Abstract:PURPOSE: To present an unusual case of nasolacrimal tuberculosis that was diagnosed with polymerase chain reaction (PCR) and to discuss the role of PCR as a diagnostic aid. METHODS: Case presentation with diagnostic modalities including PCR, cytopathologic, and histopathologic examinations with special stains. RESULTS: A 40-year-old woman with bilateral lacrimal drainage system obstruction underwent a right dacryocystorhinostomy with stents and left conjunctivodacryocystorhinostomy with Jones bypass tube.
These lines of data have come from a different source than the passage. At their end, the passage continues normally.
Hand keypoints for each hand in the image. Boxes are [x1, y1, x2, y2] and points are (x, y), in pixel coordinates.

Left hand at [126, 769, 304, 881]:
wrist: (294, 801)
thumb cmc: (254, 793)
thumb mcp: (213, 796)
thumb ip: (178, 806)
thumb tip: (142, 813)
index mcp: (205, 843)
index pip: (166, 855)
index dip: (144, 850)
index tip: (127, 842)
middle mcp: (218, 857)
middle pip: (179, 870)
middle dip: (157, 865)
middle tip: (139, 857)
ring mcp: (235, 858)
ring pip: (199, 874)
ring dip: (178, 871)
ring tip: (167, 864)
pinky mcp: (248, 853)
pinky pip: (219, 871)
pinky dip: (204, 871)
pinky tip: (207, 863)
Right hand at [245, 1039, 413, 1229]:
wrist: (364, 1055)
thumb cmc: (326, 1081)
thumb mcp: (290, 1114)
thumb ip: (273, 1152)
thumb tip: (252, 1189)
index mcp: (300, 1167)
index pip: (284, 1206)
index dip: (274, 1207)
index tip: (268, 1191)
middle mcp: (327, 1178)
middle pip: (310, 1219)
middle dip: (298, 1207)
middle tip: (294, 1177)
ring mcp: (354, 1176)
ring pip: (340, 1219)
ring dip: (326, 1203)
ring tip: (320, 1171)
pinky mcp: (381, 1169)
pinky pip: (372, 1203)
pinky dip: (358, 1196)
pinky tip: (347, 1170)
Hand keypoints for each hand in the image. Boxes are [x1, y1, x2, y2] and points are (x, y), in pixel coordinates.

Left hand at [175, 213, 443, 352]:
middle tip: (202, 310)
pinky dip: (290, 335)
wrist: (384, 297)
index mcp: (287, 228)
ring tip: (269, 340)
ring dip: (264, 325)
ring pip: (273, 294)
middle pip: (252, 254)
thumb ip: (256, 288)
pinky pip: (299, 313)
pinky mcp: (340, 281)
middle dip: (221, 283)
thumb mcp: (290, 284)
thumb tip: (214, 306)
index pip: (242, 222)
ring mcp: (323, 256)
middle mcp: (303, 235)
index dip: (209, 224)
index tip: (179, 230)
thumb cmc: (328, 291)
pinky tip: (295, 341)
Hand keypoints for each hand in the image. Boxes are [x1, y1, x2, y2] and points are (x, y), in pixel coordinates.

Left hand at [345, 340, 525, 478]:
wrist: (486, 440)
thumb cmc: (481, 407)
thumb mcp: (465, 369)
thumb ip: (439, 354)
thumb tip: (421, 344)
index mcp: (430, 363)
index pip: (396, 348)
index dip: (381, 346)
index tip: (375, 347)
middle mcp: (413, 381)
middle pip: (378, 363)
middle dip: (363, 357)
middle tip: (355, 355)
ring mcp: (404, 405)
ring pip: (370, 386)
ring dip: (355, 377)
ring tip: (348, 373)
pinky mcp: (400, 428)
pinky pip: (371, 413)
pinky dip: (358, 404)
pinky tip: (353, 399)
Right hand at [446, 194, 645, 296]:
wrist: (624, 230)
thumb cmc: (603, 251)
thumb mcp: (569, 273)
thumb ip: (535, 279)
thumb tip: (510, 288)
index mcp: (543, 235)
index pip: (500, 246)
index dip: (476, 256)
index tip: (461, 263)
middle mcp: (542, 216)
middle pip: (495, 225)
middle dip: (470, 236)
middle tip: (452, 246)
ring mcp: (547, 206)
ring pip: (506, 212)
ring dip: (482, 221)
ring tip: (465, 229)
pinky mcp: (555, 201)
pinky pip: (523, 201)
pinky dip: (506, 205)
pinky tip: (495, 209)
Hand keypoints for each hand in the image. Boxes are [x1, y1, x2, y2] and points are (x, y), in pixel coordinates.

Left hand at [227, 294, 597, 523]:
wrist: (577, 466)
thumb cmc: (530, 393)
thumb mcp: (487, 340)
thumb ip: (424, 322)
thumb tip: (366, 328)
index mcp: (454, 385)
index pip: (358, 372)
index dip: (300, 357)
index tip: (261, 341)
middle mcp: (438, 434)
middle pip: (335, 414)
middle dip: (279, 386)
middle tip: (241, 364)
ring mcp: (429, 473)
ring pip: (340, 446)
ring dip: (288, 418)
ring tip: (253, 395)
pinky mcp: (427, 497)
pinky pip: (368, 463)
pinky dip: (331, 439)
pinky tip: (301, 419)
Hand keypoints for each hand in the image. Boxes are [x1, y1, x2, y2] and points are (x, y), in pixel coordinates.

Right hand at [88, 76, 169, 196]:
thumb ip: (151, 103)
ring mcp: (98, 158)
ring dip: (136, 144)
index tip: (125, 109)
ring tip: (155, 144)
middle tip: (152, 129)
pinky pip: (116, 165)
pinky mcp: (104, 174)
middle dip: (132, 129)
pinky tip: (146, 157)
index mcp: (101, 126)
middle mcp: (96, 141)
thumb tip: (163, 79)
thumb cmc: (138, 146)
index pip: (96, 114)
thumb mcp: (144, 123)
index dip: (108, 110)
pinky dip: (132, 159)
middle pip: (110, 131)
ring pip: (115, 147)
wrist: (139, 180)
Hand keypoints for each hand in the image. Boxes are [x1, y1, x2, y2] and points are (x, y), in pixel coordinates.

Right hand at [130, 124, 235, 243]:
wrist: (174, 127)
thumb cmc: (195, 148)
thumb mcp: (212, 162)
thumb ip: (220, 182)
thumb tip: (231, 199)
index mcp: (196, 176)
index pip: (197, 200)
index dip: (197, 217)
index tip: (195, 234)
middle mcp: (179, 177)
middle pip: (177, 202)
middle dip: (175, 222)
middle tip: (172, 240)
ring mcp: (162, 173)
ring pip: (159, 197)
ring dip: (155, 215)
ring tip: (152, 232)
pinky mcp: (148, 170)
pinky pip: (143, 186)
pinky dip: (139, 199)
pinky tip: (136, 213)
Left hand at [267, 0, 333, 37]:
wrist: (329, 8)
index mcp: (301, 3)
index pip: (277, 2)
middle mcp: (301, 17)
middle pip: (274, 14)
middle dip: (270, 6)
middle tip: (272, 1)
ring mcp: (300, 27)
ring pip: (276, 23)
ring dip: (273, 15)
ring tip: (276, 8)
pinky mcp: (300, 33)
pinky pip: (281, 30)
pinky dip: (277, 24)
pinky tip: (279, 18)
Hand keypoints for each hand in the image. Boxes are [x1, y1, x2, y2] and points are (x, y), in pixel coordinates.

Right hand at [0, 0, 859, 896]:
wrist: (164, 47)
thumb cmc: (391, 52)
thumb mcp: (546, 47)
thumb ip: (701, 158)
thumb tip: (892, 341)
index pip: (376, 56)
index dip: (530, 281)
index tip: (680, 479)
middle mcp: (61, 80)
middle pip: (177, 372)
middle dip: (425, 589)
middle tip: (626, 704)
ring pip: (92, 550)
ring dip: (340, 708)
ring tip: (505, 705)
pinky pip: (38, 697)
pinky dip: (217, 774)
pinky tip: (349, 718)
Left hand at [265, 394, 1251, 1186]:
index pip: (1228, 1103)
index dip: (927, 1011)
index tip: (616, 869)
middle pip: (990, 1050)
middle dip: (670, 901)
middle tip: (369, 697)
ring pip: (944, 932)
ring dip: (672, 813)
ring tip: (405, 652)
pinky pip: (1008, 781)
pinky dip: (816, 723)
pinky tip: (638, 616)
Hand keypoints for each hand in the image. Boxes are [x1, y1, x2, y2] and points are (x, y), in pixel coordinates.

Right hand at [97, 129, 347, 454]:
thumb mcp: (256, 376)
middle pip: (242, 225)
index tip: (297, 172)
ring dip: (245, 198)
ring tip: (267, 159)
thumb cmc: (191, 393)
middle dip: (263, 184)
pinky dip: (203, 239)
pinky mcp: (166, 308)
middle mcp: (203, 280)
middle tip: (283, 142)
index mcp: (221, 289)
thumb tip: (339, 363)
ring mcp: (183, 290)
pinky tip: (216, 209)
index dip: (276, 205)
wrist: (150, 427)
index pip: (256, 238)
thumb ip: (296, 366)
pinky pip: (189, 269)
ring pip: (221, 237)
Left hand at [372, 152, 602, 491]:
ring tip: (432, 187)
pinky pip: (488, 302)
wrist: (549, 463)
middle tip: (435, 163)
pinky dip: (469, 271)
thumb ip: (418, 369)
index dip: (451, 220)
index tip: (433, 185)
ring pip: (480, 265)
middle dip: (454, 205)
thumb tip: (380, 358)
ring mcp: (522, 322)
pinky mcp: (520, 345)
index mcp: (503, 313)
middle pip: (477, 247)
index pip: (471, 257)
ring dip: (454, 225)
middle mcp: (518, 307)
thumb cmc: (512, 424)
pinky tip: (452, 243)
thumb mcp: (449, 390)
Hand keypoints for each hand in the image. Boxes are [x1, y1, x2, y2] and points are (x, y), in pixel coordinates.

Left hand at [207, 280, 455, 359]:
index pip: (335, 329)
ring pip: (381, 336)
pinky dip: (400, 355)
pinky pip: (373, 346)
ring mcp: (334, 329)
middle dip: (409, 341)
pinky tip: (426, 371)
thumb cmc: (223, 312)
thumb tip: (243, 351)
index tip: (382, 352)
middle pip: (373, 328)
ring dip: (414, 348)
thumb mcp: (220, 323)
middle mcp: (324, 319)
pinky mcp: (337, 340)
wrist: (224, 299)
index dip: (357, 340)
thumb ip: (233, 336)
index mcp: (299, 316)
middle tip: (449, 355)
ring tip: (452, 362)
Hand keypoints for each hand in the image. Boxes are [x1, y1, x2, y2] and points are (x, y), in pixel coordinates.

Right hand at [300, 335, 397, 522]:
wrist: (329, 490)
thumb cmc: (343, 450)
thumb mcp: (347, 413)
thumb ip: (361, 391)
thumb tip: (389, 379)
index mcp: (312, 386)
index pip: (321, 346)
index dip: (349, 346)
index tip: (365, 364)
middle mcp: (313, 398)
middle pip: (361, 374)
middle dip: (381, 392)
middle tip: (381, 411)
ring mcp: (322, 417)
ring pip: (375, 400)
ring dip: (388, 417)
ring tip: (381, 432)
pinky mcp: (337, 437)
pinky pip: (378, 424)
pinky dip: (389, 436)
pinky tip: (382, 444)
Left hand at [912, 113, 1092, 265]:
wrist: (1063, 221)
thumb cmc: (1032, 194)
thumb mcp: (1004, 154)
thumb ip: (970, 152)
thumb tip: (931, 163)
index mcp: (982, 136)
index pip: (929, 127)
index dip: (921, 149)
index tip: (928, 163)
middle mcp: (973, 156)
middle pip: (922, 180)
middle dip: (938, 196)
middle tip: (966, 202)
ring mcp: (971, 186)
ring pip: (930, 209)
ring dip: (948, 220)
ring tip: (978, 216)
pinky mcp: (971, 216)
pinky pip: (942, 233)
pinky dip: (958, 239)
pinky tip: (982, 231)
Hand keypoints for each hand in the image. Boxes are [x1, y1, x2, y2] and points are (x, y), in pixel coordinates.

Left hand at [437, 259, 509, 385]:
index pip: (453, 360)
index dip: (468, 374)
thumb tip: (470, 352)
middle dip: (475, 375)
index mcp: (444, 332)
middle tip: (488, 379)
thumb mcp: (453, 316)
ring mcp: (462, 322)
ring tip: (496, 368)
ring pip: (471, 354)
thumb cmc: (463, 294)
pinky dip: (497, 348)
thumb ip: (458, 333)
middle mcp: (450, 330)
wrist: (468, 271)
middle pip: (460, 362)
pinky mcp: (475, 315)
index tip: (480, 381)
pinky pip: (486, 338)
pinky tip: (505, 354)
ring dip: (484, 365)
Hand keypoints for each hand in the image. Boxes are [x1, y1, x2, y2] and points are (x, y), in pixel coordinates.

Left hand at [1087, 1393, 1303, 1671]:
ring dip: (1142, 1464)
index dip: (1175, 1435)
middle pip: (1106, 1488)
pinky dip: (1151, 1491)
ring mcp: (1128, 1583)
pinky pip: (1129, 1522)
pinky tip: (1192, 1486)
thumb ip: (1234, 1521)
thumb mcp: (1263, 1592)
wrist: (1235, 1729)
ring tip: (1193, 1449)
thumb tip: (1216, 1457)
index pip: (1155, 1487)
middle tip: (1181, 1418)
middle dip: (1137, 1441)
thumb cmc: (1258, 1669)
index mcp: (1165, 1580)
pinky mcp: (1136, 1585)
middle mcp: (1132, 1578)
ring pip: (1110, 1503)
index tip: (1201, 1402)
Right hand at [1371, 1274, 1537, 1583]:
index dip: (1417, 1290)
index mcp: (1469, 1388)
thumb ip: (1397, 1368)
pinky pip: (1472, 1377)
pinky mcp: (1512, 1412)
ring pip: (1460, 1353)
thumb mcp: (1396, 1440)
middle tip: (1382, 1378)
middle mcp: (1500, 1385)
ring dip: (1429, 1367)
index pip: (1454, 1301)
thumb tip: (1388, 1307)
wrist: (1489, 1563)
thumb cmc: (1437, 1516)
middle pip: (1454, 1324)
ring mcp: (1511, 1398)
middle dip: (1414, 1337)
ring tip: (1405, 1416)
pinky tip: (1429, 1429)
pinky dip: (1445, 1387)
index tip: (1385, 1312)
Although the findings of direct and endoscopic examinations of the nasal cavity were within normal limits, the tissue removed during surgery from the middle turbinate revealed caseating granulomatous lesions on histopathologic examination. Acid-fast organisms were demonstrated in postoperative nasal washings, and Mycobacterium tuberculosis infection was confirmed with PCR. CONCLUSION: Primary tuberculosis of the nasolacrimal mucosa is rare, and its occurrence without any symptoms, as in this patient, is even less frequent. The most interesting aspect of this case was the identification of the M. tuberculosis DNA in the mucosa of anterior turbinate and fibrous tissue within the previous surgical site. Histopathologically, the presence of caseating granulomas was seen only in the nasal mucosa, indicating that PCR may be of use in identifying the causative organism even in the absence of typical histopathologic features.